There’s no two ways about it, cybercrime is big business. Accurate estimates are hard to come by, but you can safely assume it’s well into the billions of dollars. Likely hundreds of billions. That’s a lot of money by any measure and once it’s out of a victim’s account, it has to go somewhere. To handle all of that money, cybercriminals have set up an extensive underground network of intermediaries, cutouts and middle men who handle the pilfered cash and get it to its final destination.
The first step in the process is removing the money from the victim’s account. This isn’t always as simple as it would seem. Once a hacker has access to a victim’s account, he can either try to steal as much money as possible right away or execute a series of smaller transactions that may not draw the attention of bank anti-fraud measures. If the hacker is only interested in a quick hit, he’ll likely go for one large transfer. But he doesn’t want to make the transaction easily traceable, so he’ll use a middleman.
These people often are recruited through ads on Craigslist or elsewhere online offering quick income for working at home. In fact, they’re money mules. The hacker will transfer the money, let’s say $1,500, to the account of a money mule. That person will take a small cut, say $150, for her trouble and then transfer the rest of the money to another money mule.
Many of these people likely aren’t aware that the money they’re moving is stolen, but that’s turned out not to matter much to prosecutors and judges, as several money mules have been convicted of bank fraud in the last few years. Hackers know this of course, and will sometimes use mules in foreign countries that don’t look so harshly on the practice.

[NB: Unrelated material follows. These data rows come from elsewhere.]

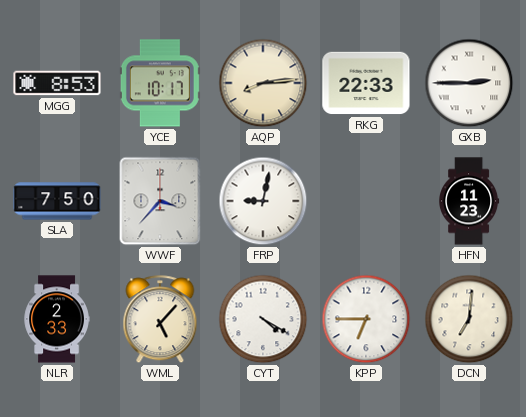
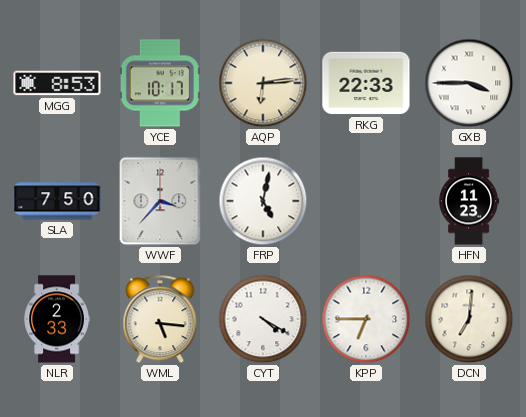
AQP: 8:14 -> 6:14
GXB: 2:45 -> 3:45
FRP: 9:02 -> 5:02
WML: 5:07 -> 5:16
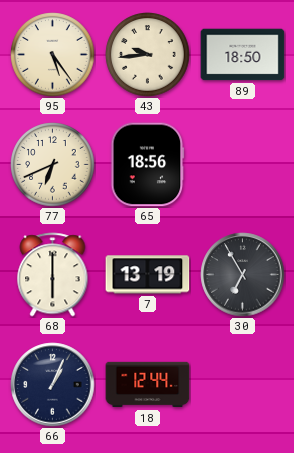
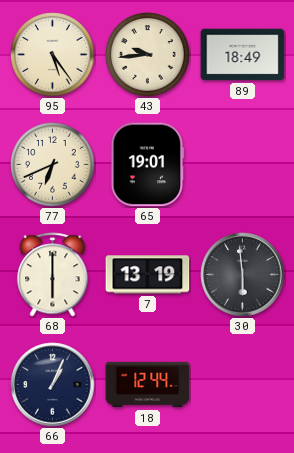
89: 18:50 -> 18:49
65: 18:56 -> 19:01
30: 6:55 -> 5:59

After bouncing around from account to account, the victim’s money eventually ends up in the hands of someone allied to the original hacker, perhaps someone in the same cybercrime crew or a contractor who works on a job-by-job basis. Now comes the hard part: cashing out.
This can be done in a few ways. One method is for the “casher” to take the money and buy some moderately expensive goods, maybe a few iPods or a couple watches. He can then take those and either hand them off to the hacker or sell them on eBay and then turn over the proceeds. Another method is for the casher to use the stolen money to buy gift cards at a retailer such as Walmart or Best Buy, which the hacker then can use to buy whatever he wants.
It’s sometimes more complicated and sometimes less complicated than this, but the result is the same: In the end, the hacker gets your money.